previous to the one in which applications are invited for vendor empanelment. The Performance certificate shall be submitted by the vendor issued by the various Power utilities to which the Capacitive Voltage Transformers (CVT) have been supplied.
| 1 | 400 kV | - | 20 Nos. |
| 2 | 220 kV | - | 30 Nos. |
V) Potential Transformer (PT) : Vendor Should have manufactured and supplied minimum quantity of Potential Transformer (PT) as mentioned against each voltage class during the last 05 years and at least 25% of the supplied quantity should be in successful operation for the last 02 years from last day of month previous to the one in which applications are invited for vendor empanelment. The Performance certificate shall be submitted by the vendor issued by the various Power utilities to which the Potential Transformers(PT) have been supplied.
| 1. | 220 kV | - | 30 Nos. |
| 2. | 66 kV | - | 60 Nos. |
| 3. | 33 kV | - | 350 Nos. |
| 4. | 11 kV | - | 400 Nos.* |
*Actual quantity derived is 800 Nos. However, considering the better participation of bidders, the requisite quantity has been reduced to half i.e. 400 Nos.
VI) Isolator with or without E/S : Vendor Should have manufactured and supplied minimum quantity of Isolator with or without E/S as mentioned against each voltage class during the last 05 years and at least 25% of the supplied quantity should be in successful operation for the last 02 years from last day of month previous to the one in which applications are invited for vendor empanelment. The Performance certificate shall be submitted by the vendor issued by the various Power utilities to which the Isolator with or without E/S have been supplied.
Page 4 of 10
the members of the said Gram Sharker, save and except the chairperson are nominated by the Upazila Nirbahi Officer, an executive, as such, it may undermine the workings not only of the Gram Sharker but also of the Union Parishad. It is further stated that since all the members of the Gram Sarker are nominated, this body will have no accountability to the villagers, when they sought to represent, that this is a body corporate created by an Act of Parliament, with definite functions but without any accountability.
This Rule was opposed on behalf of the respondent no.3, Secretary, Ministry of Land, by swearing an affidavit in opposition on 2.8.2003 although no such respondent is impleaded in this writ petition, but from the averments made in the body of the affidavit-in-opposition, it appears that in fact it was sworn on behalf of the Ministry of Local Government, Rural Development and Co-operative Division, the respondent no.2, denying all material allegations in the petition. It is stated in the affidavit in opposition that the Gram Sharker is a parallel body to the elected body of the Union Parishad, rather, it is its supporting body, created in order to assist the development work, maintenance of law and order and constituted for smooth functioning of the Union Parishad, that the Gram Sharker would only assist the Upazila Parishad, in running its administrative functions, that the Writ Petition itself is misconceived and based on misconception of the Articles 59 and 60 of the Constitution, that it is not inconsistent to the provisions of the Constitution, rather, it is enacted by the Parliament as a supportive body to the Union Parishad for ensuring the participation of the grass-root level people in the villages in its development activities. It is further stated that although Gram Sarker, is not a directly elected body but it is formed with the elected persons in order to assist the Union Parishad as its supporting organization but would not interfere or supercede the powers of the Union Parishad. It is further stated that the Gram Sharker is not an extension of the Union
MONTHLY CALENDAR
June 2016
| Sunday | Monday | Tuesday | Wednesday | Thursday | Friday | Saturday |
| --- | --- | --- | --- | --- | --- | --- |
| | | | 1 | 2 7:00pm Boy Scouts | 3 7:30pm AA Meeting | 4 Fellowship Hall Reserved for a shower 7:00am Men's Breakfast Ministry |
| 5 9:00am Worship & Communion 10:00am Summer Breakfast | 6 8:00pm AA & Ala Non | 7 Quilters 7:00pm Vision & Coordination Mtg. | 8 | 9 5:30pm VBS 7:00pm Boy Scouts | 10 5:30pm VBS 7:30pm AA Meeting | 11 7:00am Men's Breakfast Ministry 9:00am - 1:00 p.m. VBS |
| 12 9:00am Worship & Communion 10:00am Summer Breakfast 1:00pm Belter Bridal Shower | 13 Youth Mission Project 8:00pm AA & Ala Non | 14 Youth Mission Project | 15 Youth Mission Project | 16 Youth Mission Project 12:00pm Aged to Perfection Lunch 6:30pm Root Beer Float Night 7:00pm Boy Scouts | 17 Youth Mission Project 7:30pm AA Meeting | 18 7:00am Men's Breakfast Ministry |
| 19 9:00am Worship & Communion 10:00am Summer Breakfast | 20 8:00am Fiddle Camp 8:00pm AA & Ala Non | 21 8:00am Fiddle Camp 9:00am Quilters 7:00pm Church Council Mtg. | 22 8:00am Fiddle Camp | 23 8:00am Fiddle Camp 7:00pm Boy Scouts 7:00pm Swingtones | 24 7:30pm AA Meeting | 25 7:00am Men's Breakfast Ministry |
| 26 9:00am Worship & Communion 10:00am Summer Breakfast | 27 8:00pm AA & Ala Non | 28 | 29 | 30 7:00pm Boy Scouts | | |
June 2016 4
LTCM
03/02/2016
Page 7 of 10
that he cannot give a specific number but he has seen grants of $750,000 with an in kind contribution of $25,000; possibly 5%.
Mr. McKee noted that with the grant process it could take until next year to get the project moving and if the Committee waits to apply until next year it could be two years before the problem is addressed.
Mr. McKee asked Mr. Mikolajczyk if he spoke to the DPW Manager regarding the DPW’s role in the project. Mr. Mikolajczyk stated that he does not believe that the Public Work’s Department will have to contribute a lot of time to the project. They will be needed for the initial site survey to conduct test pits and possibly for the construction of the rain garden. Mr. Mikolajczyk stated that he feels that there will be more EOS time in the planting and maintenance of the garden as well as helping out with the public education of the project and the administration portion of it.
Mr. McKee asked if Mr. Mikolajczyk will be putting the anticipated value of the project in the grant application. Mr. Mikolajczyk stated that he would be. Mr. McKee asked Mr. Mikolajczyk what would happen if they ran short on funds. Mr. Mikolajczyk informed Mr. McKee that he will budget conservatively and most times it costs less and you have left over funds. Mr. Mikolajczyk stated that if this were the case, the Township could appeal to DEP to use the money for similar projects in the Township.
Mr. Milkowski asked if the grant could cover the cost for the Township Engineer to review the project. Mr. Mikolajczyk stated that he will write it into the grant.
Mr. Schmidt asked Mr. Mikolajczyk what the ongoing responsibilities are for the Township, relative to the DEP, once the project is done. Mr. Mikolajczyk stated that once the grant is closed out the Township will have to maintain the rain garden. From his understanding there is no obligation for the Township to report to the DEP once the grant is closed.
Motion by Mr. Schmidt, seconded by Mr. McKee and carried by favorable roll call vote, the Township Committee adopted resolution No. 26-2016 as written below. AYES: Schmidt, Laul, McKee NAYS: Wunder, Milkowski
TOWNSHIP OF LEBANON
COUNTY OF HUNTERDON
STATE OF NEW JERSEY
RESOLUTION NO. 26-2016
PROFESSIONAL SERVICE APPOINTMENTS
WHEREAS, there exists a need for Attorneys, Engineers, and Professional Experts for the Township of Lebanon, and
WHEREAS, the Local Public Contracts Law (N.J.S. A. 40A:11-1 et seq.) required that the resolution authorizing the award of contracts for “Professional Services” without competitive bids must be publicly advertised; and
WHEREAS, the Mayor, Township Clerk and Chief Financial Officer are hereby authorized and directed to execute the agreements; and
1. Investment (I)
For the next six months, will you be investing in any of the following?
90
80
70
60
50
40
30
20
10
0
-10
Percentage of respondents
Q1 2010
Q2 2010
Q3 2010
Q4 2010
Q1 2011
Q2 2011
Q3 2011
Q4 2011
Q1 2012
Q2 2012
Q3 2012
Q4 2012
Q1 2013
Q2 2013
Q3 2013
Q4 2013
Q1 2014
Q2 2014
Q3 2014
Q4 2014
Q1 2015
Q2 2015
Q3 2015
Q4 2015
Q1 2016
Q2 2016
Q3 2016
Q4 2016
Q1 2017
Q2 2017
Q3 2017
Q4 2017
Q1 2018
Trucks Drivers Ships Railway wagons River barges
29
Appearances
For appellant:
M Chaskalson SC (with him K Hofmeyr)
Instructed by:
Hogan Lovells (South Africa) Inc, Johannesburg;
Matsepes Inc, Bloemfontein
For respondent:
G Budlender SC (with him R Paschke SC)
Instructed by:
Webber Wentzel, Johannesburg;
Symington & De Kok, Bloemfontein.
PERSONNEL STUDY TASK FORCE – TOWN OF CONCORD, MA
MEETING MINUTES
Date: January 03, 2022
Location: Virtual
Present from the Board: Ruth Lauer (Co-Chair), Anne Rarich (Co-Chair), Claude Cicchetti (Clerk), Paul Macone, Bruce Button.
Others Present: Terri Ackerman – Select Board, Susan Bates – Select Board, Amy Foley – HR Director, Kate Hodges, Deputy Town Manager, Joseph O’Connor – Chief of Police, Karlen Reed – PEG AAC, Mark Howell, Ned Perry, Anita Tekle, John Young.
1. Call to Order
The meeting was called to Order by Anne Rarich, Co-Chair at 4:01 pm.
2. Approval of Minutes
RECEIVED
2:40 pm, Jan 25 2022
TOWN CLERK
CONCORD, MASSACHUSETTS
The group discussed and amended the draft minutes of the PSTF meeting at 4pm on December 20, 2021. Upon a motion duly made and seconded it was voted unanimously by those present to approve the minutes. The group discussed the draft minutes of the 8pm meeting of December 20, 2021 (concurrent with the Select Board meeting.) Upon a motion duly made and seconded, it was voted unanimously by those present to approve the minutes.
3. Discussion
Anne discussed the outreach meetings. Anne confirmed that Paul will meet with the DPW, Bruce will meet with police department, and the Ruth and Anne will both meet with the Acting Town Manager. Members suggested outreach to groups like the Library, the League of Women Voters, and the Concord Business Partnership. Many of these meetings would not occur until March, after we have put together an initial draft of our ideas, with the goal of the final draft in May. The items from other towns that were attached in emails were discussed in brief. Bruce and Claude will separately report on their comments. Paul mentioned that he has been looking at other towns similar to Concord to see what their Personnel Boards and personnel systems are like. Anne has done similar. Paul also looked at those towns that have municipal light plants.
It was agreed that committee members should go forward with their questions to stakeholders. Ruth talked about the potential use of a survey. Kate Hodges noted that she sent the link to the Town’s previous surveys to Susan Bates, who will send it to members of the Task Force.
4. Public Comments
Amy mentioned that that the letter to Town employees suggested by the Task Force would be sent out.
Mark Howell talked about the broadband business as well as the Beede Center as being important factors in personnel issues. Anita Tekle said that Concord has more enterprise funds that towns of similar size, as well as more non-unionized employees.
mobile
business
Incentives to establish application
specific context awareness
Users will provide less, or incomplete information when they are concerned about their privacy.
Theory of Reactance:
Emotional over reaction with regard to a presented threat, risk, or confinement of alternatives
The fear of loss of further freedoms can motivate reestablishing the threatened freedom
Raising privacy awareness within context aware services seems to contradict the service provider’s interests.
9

━━━━━━━━

- **What you need to do**
Looking at the entries above, can you reproduce exactly the lines from the one that holds "3. Discussion" through the one that holds "4. Public Comments", and only those?

- **Exercise result**
3. Discussion
Anne discussed the outreach meetings. Anne confirmed that Paul will meet with the DPW, Bruce will meet with police department, and the Ruth and Anne will both meet with the Acting Town Manager. Members suggested outreach to groups like the Library, the League of Women Voters, and the Concord Business Partnership. Many of these meetings would not occur until March, after we have put together an initial draft of our ideas, with the goal of the final draft in May. The items from other towns that were attached in emails were discussed in brief. Bruce and Claude will separately report on their comments. Paul mentioned that he has been looking at other towns similar to Concord to see what their Personnel Boards and personnel systems are like. Anne has done similar. Paul also looked at those towns that have municipal light plants.
It was agreed that committee members should go forward with their questions to stakeholders. Ruth talked about the potential use of a survey. Kate Hodges noted that she sent the link to the Town’s previous surveys to Susan Bates, who will send it to members of the Task Force.
4. Public Comments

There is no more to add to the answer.